Leverage large language models
  • Pretrained LLMs have general capabilities concerning language understanding derived from being trained on large quantities of textual data in one or more languages.
  • This knowledge should help the fine-tuned model to generalize better and deal better with context than CAB does.
Maintainability
  • We base the program on components and libraries that are maintained by large communities, institutions or companies (e.g. Huggingface), instead of in-house developments that are less well supported.
  • We move away from a C- and Perl-based program to a Python-based program, which has a larger community of users and developers.

Roadmap

More info

Development

Contributing

TODO

Testing

TODO

DVC

This project uses DVC for (1) versioning data and model files (2) tracking experiments.
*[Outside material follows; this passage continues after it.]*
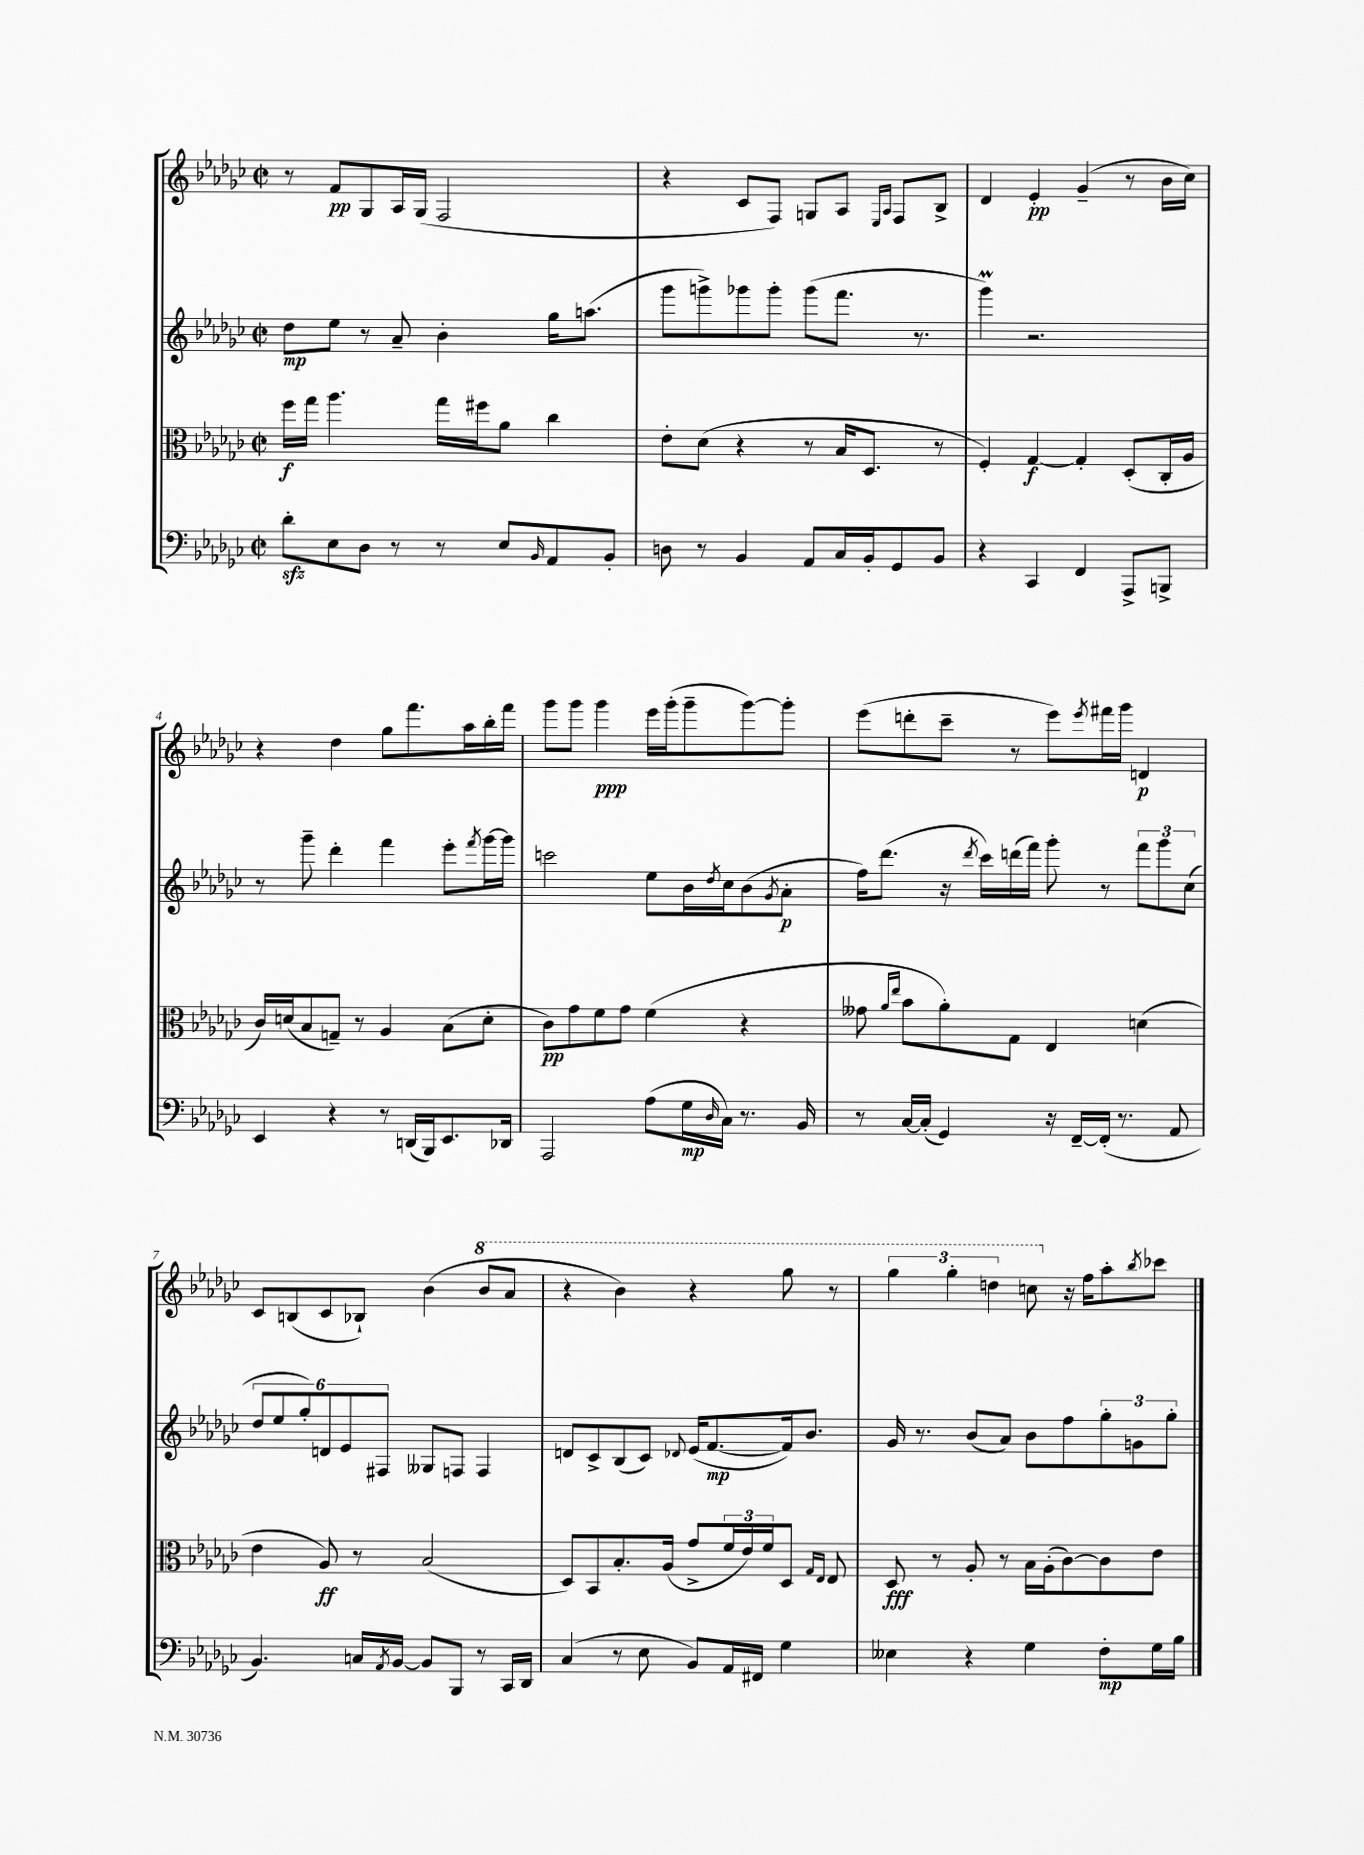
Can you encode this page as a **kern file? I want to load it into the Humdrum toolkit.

Versioning data and models

Large data and model files are versioned with DVC and do not get tracked by git. Instead, only a hash (stored in a text file) is tracked by git, either in a <dataname>.dvc or in dvc.lock are tracked by git.
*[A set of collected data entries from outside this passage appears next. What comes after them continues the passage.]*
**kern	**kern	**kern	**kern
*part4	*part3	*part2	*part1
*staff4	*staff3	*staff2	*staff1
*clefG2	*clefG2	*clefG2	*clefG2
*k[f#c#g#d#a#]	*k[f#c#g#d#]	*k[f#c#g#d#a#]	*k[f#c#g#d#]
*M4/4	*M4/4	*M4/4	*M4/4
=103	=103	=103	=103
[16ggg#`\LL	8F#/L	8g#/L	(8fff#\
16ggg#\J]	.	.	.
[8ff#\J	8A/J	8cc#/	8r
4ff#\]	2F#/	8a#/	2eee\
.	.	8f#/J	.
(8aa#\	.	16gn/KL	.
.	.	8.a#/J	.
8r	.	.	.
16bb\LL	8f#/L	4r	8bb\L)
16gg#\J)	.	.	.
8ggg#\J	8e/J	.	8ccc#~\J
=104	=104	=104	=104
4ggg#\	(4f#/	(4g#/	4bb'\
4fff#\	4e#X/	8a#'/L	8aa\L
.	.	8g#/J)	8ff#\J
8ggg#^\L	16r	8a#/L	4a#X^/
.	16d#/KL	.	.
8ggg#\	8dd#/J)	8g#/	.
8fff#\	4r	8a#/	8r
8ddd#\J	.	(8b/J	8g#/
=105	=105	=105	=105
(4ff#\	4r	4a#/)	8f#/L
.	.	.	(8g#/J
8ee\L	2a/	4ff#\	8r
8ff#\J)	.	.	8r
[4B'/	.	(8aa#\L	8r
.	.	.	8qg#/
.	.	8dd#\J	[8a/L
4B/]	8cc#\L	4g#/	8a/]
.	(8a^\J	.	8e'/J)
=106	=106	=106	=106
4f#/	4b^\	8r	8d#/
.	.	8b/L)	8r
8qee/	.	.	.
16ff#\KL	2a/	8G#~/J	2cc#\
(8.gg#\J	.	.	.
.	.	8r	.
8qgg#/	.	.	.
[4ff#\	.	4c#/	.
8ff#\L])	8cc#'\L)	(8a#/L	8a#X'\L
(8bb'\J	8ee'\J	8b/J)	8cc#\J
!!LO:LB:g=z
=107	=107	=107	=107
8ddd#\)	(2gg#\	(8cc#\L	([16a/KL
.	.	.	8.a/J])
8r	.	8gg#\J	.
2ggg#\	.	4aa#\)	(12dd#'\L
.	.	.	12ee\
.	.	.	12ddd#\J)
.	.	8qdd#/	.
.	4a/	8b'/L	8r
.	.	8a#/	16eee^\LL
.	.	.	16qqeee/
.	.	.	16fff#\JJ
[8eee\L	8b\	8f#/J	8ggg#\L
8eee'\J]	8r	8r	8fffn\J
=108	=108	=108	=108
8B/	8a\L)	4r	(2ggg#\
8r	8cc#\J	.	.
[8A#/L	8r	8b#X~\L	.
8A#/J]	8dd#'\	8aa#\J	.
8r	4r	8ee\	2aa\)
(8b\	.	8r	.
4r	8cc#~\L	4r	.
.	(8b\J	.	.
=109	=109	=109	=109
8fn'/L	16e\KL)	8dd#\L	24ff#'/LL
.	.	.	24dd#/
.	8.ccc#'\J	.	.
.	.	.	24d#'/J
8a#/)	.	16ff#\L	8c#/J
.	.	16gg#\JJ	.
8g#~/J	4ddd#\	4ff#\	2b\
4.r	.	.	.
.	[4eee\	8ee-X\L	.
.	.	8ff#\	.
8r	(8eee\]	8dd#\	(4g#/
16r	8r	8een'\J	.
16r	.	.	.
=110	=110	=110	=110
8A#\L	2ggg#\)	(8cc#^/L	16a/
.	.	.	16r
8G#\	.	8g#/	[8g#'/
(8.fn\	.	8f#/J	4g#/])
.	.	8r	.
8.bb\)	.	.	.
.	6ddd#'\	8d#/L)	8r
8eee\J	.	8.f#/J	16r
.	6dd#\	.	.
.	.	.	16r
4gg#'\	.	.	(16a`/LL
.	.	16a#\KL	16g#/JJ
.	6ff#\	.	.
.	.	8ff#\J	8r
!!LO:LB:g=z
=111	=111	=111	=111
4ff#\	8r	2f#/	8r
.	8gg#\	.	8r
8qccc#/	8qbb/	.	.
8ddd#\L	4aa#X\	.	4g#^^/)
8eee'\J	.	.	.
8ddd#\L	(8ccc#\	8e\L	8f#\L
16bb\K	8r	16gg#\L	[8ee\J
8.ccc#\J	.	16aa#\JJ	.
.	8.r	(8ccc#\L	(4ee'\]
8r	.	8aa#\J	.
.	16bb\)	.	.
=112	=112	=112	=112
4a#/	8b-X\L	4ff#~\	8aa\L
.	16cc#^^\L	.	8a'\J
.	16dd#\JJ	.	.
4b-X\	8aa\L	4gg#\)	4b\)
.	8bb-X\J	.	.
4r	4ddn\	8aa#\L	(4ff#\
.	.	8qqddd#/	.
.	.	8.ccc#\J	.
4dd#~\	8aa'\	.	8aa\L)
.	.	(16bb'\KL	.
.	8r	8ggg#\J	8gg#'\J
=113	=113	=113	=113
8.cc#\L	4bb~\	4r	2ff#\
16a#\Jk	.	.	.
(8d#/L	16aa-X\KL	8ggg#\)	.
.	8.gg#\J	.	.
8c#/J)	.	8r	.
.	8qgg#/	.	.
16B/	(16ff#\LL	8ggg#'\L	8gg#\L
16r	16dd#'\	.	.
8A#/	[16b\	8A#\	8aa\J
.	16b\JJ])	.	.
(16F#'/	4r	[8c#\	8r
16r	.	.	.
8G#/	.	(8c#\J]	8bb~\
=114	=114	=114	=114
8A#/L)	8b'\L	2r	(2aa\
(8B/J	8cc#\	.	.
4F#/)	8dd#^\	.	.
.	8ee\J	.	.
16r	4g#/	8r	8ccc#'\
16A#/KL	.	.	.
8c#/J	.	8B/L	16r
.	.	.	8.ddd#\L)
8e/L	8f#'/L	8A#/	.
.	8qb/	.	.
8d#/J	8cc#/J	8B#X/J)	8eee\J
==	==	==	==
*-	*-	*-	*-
dvc list . --dvc-only --recursive shows the files tracked by DVC

dvc push moves a specific version of the data to the remote storage.

Tracking experiments

DVC is also used for tracking experiments to make models reproducible and to separate code development from experiments. Each DVC experiment is a snapshot of the state of the code, the configs, the trained model resulting from these, and possibly evaluation metrics at a specific point in time.

Workflow: Run experiment
  1. Make sure any recent changes to the code are committed
  2. Set parameters in the config file (training_config.toml)
  3. Make sure dvc.yaml is still up-to-date (i.e. contains all dependencies, parameters, output locations, etc.)
  4. Run the training with dvc exp run
    • You can also set parameters in the config file at this stage with --set-params|-S. Example: dvc exp run -S 'training_config.toml:training_hyperparams.save_steps=50')
  5. Do dvc exp run [--name <exp-name>] (1) creates a new version of the model; (2) modifies dvc.lock. Instead of an individual model.dvc file for the model, its path, md5, etc. are stored in dvc.lock under outs; (3) creates a hidden commit that also contains the config and dvc.lock (i.e. a link to the updated model).
  6. To push the new model version to the remote, do: dvc push models/model.
  7. git restore . will restore the updated dvc.lock and config files. You don't have to git-commit these separately to git because this was already done automatically in step 5.
Workflow: Use a model from a specific experiment
  1. dvc exp branch <branch-name> <exp-name> will create a git branch from the experiment. It makes sense to give the branch the same name as the experiment in order to associate them easily. (The experiment branch can be also created later from a hidden commit (see dvc exp show --all-commits to see all candidates). Note that the code in the experiment branch will be in the state as it was at the time of running the experiment.)
  2. The experiment branch can now be used to analyze the model by running inspection notebooks.
  3. Push the experiment branch to remote in order to be able to look at the analyses notebooks on GitHub. Remove the experiment branch from remote or alltogether if they are not needed them anymore (they can be recreated, see point 1).
  4. You can reproduce the experiment (i.e. train the model again) either on the experiment branch or if you did dvc exp apply <exp-name> (on branch dev).
Experiments: Technical details / background

An "experiment" in DVC is a set of changes to your data, code, and configuration that you want to track and reproduce. When you run dvc exp run, DVC will create a snapshot of your code and data, and save it as a hidden git commit. Technically: Experiments are custom Git references (found in .git/refs/exps) with one or more commits based on HEAD. These commits are hidden and not checked out by DVC and not pushed to git remotes either.

License

The code in this project is licensed under GNU General Public License v3.0.